How Our AI Support Actually Works

Behind the scenes

How Our AI Support Actually Works

IT Insights  ·  June 2026

We’ve had enough clients ask us directly — “wait, so is it a robot or a person?” — that we figured a transparent post was worth writing. Here’s exactly what Klaravex AI is, what it does, what it doesn’t do, and when a human takes over.

What Klaravex AI is

Klaravex AI is our AI-powered first-response and triage layer. It’s built on large language model technology, trained on our specific processes and knowledge base, and integrated with our ticketing and monitoring systems. It’s available 24/7 and responds in seconds.

Klaravex AI is not a chatbot with canned responses. It understands context, can ask clarifying questions, walk through multi-step troubleshooting, and escalate with full context when a human needs to step in. But it is also — and we’re direct about this — a software system with clear limitations.

What Klaravex AI does well

Klaravex AI handles these well

  • 24/7 first response on any support request
  • Common fixes — password resets, printer issues, M365 access problems
  • Triage: gathering the right context before a human touches the ticket
  • Answering knowledge base questions and policy questions
  • Monitoring alerts — initial triage and response to system events
  • Walking users through step-by-step guides interactively
Klaravex AI doesn’t do these

  • Pretend to be human — Klaravex AI always identifies as an AI
  • Make unilateral security decisions (firewall changes, account terminations)
  • Give legal or financial advice
  • Handle novel situations without a human confirmation loop
  • Replace judgment for complex or high-stakes decisions

The human handoff

Every ticket Klaravex AI can’t resolve — or that hits a defined complexity threshold — escalates to a human engineer. The escalation is seamless from the client’s side: the thread continues, and the engineer has full context from Klaravex AI’s triage work.

What the handoff looks like in practice

Client submits a ticket. Klaravex AI responds immediately, asks clarifying questions, and gathers diagnostics.

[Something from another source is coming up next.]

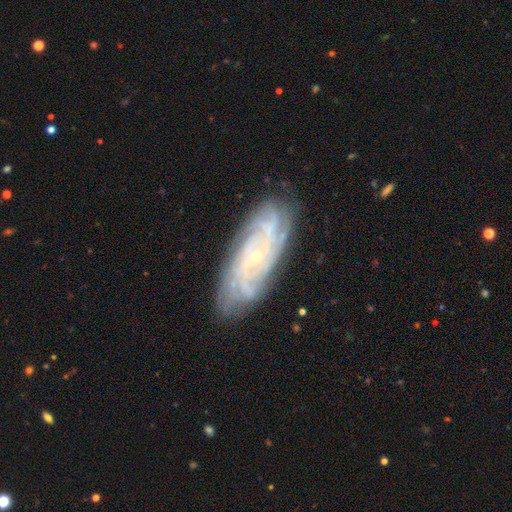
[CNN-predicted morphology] The model was most divided on "spiral arm count": can't tell: 28%, 4: 25%, more than 4: 17%, 3: 14%, 2: 10%, 1: 7%. More confident: spiral arms — yes (97%); edge-on disk — no (91%); smooth or featured — featured or disk (85%); bulge size — small (83%); merging — none (82%); spiral winding — tight (74%); bar — no (70%).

If Klaravex AI resolves it, the ticket closes with a summary. If not, it escalates with a full context brief: issue description, steps tried, system state, and urgency assessment.

The engineer picks up exactly where Klaravex AI left off — no re-explaining the problem from scratch.

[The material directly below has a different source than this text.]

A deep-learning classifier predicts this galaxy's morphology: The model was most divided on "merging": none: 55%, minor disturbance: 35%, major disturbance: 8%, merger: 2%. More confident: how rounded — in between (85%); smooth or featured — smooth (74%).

For critical issues (active outage, suspected breach, ransomware), Klaravex AI flags for immediate human escalation and a human is paged within minutes.

“Is this cheaper because a robot does it?”

We hear this question a lot, usually with a hint of skepticism. Here’s the honest answer: yes, AI-assisted support is more efficient — but not because we’re cutting corners. It’s because the economics of common IT issues work differently than complex ones.

The majority of IT support tickets are variations of the same 50 problems. Password reset. Printer not connecting. MFA prompt not working. Teams audio not working on a call. These issues are well-understood and have consistent solutions. Klaravex AI handles these in minutes at any hour. A human engineer doing the same work at 2am is an expensive allocation of skilled time.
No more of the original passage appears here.